PS: There’s another robot that can cut through flesh — the Da Vinci surgical robot. Did you work with them at all on these force-control algorithms? Will this work impact robot surgery at all?
GM: Most of the robotic surgery stuff is tele-operated, so there’s a man in the loop. They’re not really as concerned about trying to automatically detect these things. They are more concerned about filtering out the trimmers, providing the right visual image of what the person is doing. They’re not trying to automate surgery, but this work could really impact that.
I do see some possibility of expanding this out into surgery, but people are not ready for a fully automated robotic surgeon. What I’d like to do is talk about what’s the first step. There may be some simple steps a surgeon doesn’t want to do. A doctor doesn’t open, and he certainly doesn’t close — that’s done by other people. So is there a task that maybe a robot can do? Or vice versa. Would it help if you’re doing robotic surgery, collecting this force feedback data and being able to provide some feedback to the doctor? “Hey, you just ran into bone,” or “the force is increasing, danger danger” scenario. There may be some way to augment or help the doctor.

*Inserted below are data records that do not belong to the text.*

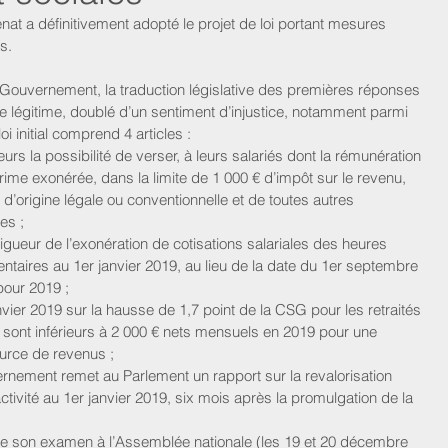
t a définitivement adopté le projet de loi portant mesures 
s.
le Gouvernement, la traduction législative des premières réponses 
e légitime, doublé d’un sentiment d’injustice, notamment parmi 
i initial comprend 4 articles : 
urs la possibilité de verser, à leurs salariés dont la rémunération 
rime exonérée, dans la limite de 1 000 € d’impôt sur le revenu, 
 d’origine légale ou conventionnelle et de toutes autres 
es ;  
n vigueur de l’exonération de cotisations salariales des heures 
aires au 1er janvier 2019, au lieu de la date du 1er septembre 
ur 2019 ;  
janvier 2019 sur la hausse de 1,7 point de la CSG pour les retraités 
sont inférieurs à 2 000 € nets mensuels en 2019 pour une 
urce de revenus ;  
vernement remet au Parlement un rapport sur la revalorisation 
ctivité au 1er janvier 2019, six mois après la promulgation de la 
s de son examen à l’Assemblée nationale (les 19 et 20 décembre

PS: What do you want this system to do, ultimately?
In the short term, I would like to be able to simply remove the worker doing these cuts, and put this system in. That would help the plants with an ergonomics issue, and help them increase their yield. In the long term, we have a program to design the poultry plant of the future. We would like to be able to radically change the way we do the process.
Now that we understand how important food safety is, and we want to minimize water use, etc, how would I do the process completely differently? We’re kicking around a lot of ideas. If I’ve got a smart deboning system, why do I eviscerate the bird, which can lead to a lot of the contamination issues? Maybe I should just debone the bird before I eviscerate it. That’s called hot deboning, where the meat is still warm. When you look at the food safety implications, the fact that you now have technology that could guarantee you are not going to cut too far and cut the intestines — maybe that’s a viable solution.
PS: Have you lost your appetite for chicken since embarking on this project?
GM: When I took this job I was kind of worried about that, because I ate a lot of poultry. But I learned that the industry does a really good job. It’s not this ugly or disgusting or horrible process. It is done very well, and I actually do have confidence that what I get is safe food. So I was really happy about that. If I had to give up chicken, what would I go to?